As part of my research process, I conducted archival research and oral history interviews. I enjoyed exploring the centre’s archives with other volunteers, as we found images from HCGC’s first ‘birthday’ party in 2001 and uncovered photographs of the organisation’s expansion into a former car park. Beyond learning more about the practice of oral history, I had a truly wonderful experience interviewing staff and volunteers and hearing how they contributed to the centre’s history.

In addition to studying HCGC’s and Hulme’s past, the entire research experience underscored that many people care deeply about the garden centre. Since the organisation’s founding, staff and volunteers have thoughtfully documented the centre’s development—especially through photographs—and maintained an archive for HCGC for nearly two decades. The fact that people offered their time and perspective in oral history interviews reflected a commitment to supporting the centre generally and the history exhibit specifically.

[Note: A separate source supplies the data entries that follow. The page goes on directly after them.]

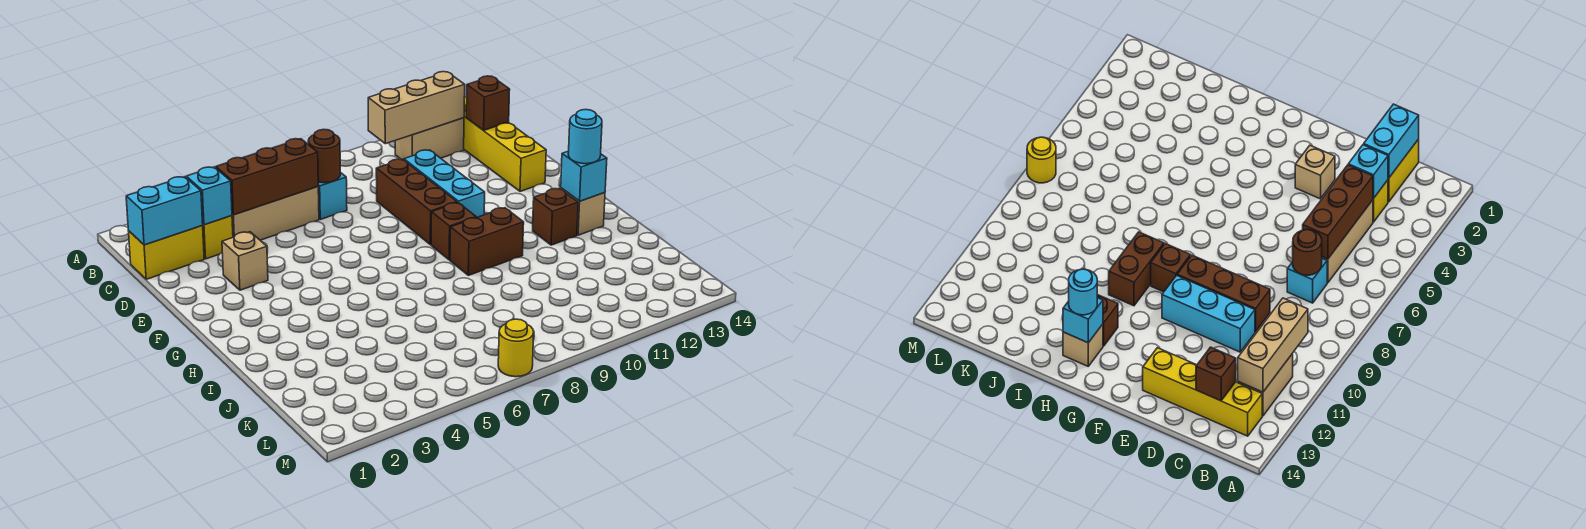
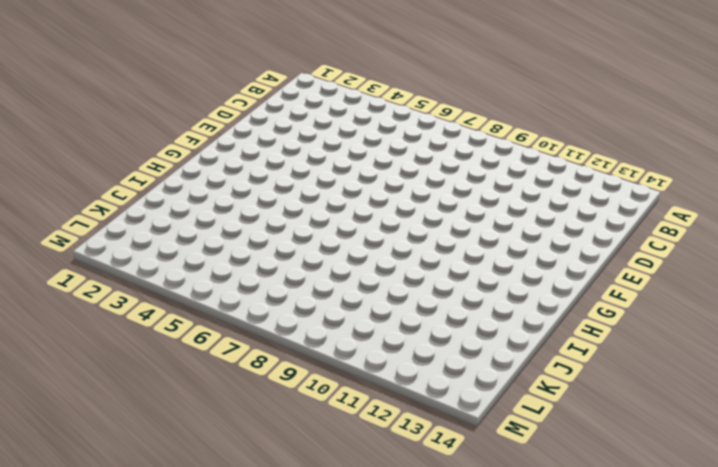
none -> tan brick B11:B12 level 1
none -> yellow brick B13:E13 level 1
none -> yellow brick C1:C2 level 1

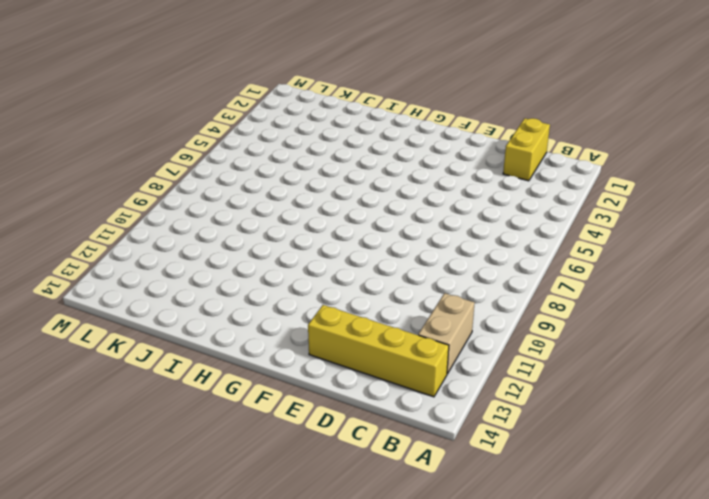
none -> yellow brick C3 level 1
none -> tan brick C4:C6 level 1
none -> cyan brick C7 level 1

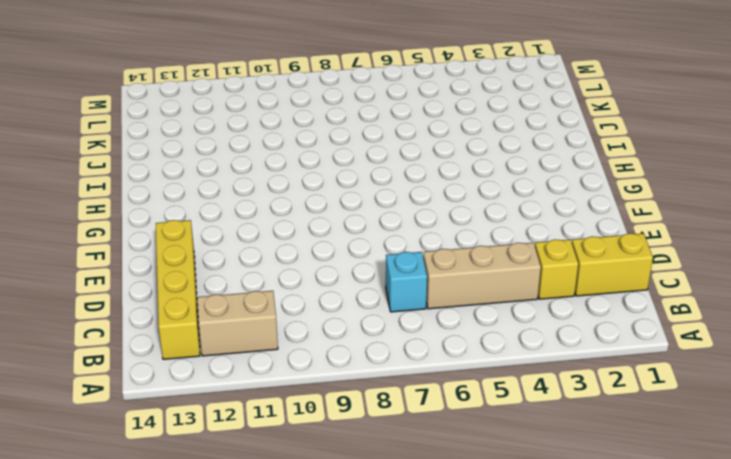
none -> brown brick D9:F9 level 1
none -> cyan brick D10:F10 level 1
none -> tan brick E3 level 1

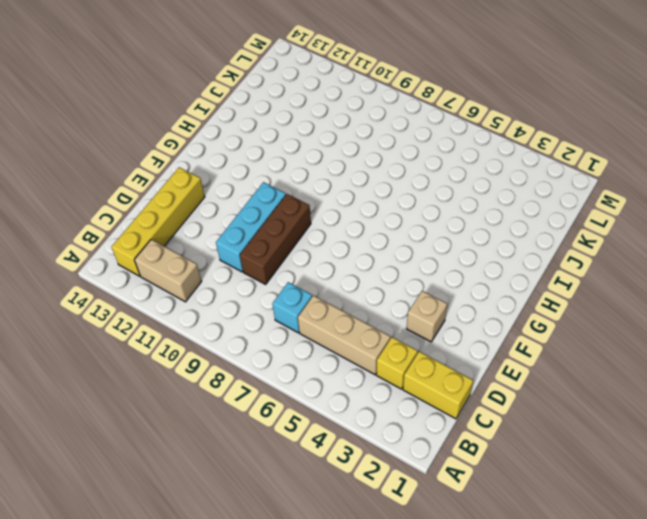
none -> brown brick G9 level 1
none -> brown brick H9:H10 level 1
none -> brown brick H12 level 1

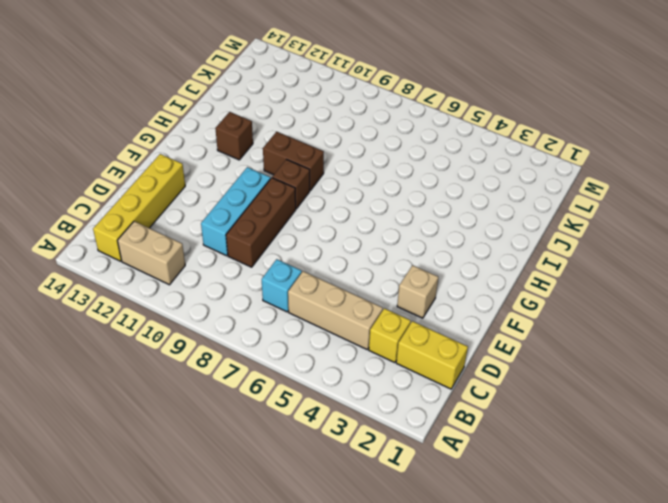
none -> tan brick H13 level 1
none -> yellow round brick M7 level 1
none -> tan brick B10:B12 level 2

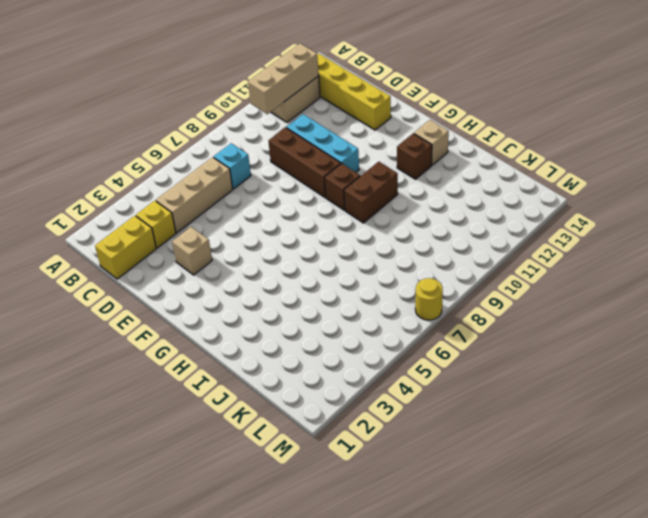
none -> cyan brick C1:C2 level 2
none -> cyan brick C3 level 2
none -> brown brick C4:C6 level 2

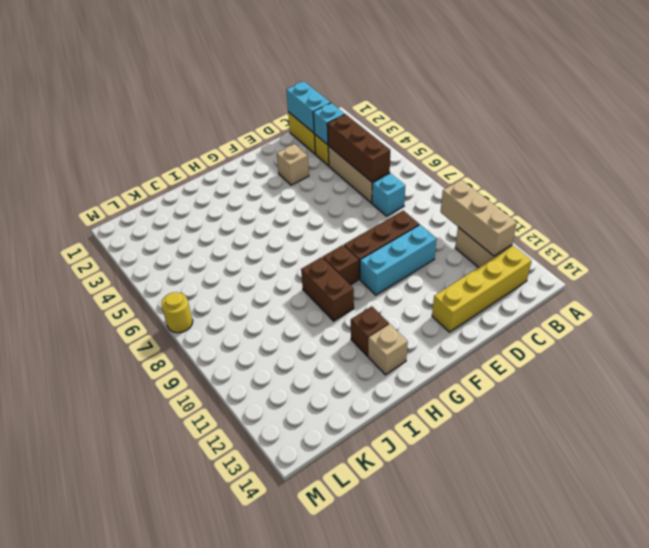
none -> brown round brick C7 level 2
none -> brown brick C13 level 2
none -> cyan brick H13 level 2

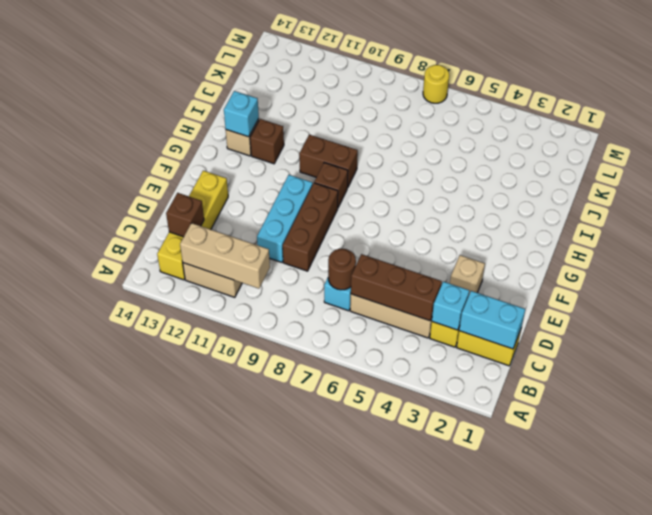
none -> cyan round brick H13 level 3

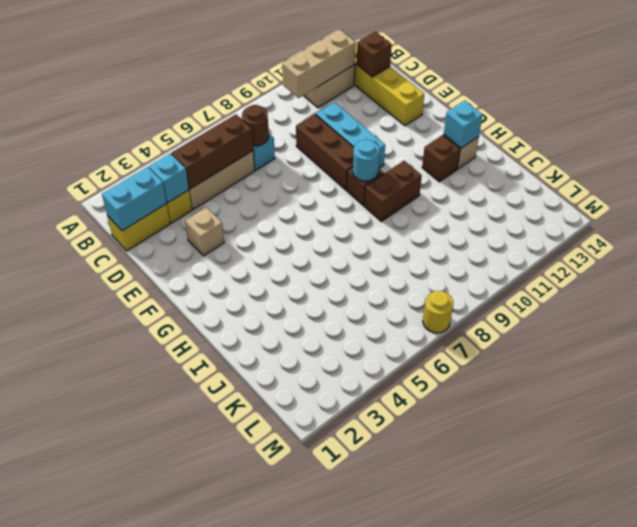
cyan round brick G9 level 2 -> cyan round brick H13 level 3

I worked to translate my research into an exhibit for the centre’s outdoor ‘info hub’ structure. I appreciated how creating the display involved thinking visually about how to present history. After I carefully selected photographs, wrote text descriptions, and mapped a layout, I collaborated with a graphic designer at the centre who helped make my vision for the exhibit a reality.

I am immensely grateful for the chance to experience the centre’s role as a community space on a first-hand basis. I am also thankful for the many people the Hulme Community Garden Centre and University of Manchester who made the placement and research project at HCGC possible.